It’s the season of the sun in America and, naturally, the sun people have come out to play. Judging by the Tee Off Calendar in The African American Golfer’s Digest, one of the games we like to play is golf. Though I may watch the game every now and then (when Tiger Woods is playing), the closest I have come to playing golf is driving a few balls on a range in the park near my home. I was told on that one occasion that I have “a strong swing” and should seriously consider taking up the sport.
I have since been given myriad other reasons for taking up the sport, chief among them being the networking and decision making that takes place on the course and in the clubhouse among the people in high places who play.

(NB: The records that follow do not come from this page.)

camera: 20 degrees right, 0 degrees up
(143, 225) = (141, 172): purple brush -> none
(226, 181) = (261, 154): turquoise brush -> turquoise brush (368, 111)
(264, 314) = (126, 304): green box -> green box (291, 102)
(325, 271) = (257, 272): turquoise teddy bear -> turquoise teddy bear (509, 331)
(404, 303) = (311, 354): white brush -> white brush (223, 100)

I power walk on the treadmill and outdoors, work out with various machines and weights, do tai chi (including with the straight sword and a kung-fu form with the broad sword), but I do not play golf.

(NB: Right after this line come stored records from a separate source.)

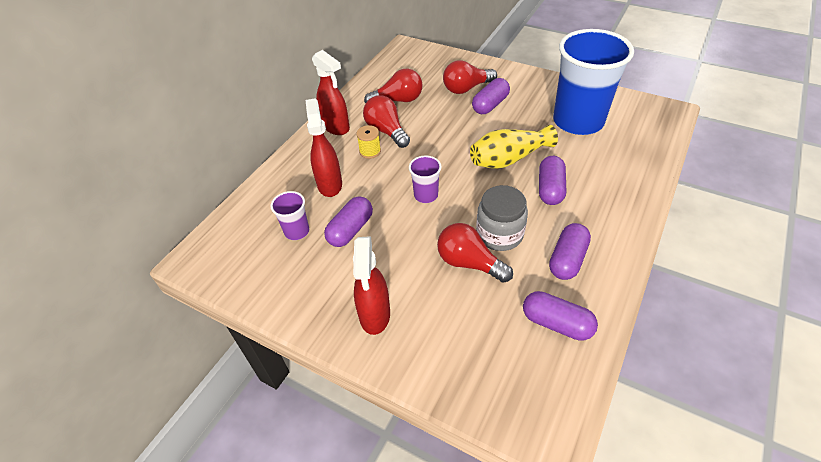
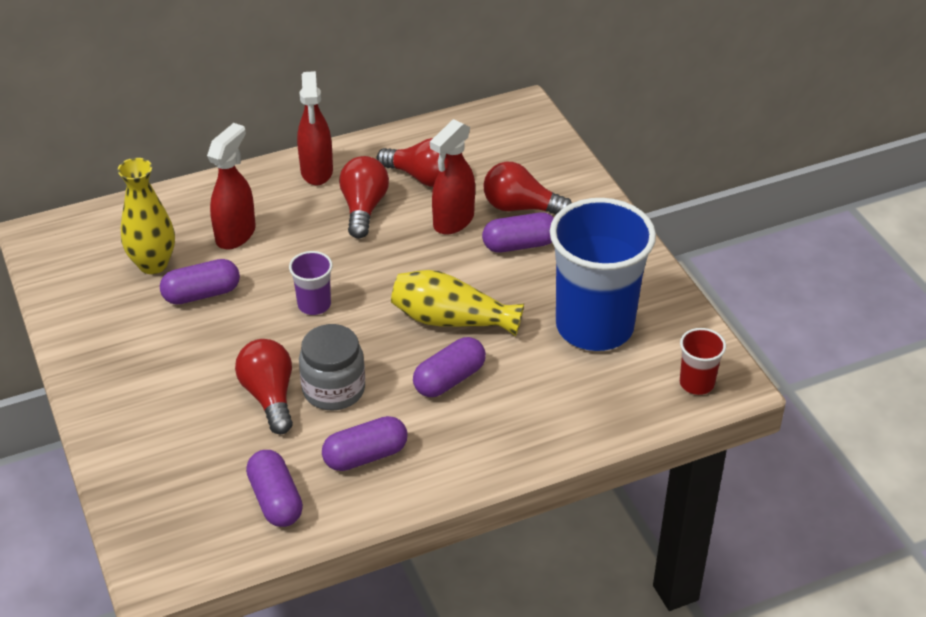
camera: 35 degrees right, 5 degrees down
(297, 231) = (153, 264): purple cup -> yellow vase
(370, 151) = (318, 222): yellow spool -> none
(375, 315) = (132, 385): red spray bottle -> red spray bottle (453, 221)
(657, 119) = (696, 383): none -> red cup

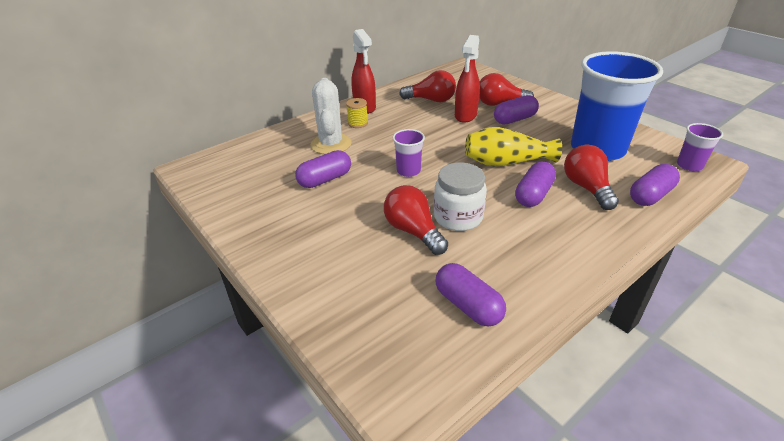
camera: 15 degrees left, 5 degrees down
(153, 264) = (280, 169): yellow vase -> none
(236, 234) = (331, 144): red spray bottle -> white cactus
(291, 202) = (358, 123): none -> yellow spool
(333, 389) = (458, 217): grey jar -> white jar
(363, 208) = (406, 119): red light bulb -> red light bulb (586, 188)
(365, 456) = (514, 255): purple capsule -> purple capsule (650, 195)
(696, 383) = (689, 165): red cup -> purple cup

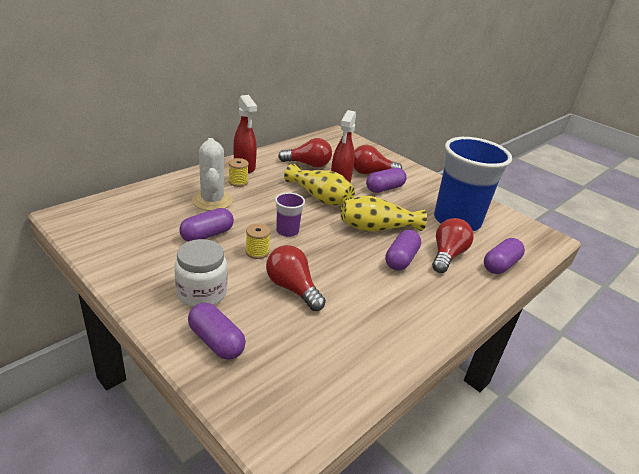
camera: 10 degrees left, 5 degrees down
(376, 194) = (257, 252): none -> yellow spool
(443, 133) = (320, 197): none -> yellow vase
(458, 217) = (333, 277): white jar -> white jar (202, 293)
(468, 305) = (343, 358): purple capsule -> purple capsule (216, 341)
(586, 188) = (447, 255): red light bulb -> red light bulb turned 45 degrees clockwise
(689, 165) = (533, 240): purple cup -> none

That does not mean I do not appreciate the game or its lessons.
Someone very near and dear to me taught me that playing golf is like running a business. You start off with your bright idea on a pedestal, just like the ball on the tee. The first energy you apply to your idea is like the big first drive in golf, where you swing with everything you’ve got. You must stay on the course, in the fairway, to get your ball to the green in order to sink the ball with the least number of shots. Your focus on that little white ball must be unwavering. On a course of 18 holes,each hole is equivalent to a short-term goal.

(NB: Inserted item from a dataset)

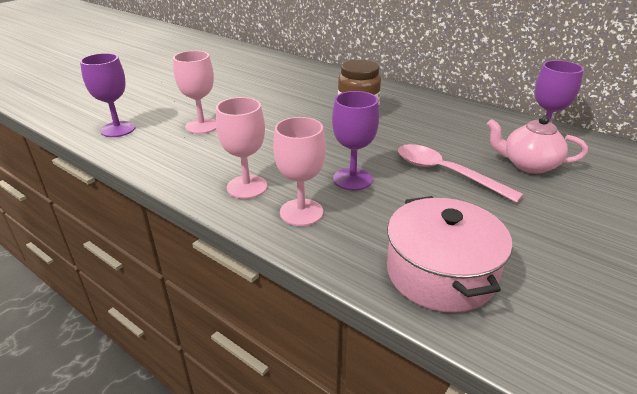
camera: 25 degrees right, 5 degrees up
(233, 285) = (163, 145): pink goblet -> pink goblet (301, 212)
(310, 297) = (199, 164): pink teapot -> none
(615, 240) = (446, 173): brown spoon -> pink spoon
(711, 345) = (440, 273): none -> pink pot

In business, what’s being tested is your ability to stay the course and your skill in controlling your shots. In golf you stay ahead of the game by sinking the ball with fewer shots than the course allows. That’s tantamount to surpassing the goals you have set for your business.
Then there is the caddy.
Recently, I met Edward S. Wanambwa, the Ugandan-born senior editor of The African American Golfer’s Digest, who served as the lead consultant on The Last Colored Caddy: the Untold Story of Golf’s Forgotten Heroes, Jada Harris’ 2005 film that examines the challenges faced by African-American golf caddies and their legacy to the game. The film was named one of the year’s best documentaries by the 2006 Urban Film Series and the 2006 Independent Black Film Festival. Wanambwa is now penning a book, Stories From the Caddyshack, that takes you back to the days when caddies were synonymous with Black. Most of the legendary Black male golfers, like Lee Elder, came out of that caddy tradition. Blacks caddied for some of the sport’s most famous white players.
The relationship between golfer and caddy is so tight that, as we say in Guyana, “breeze can’t blow” between them. The caddy is the person the golfer trusts most on the course. More than toting the golfer’s clubs, the caddy knows the course intimately and tells the golfer which iron to use depending on the play of the wind or the position of the ball on the course, say. The caddy’s sole interest is guiding his golfer to a win.
It’s game time in America. Do you know who your caddy is?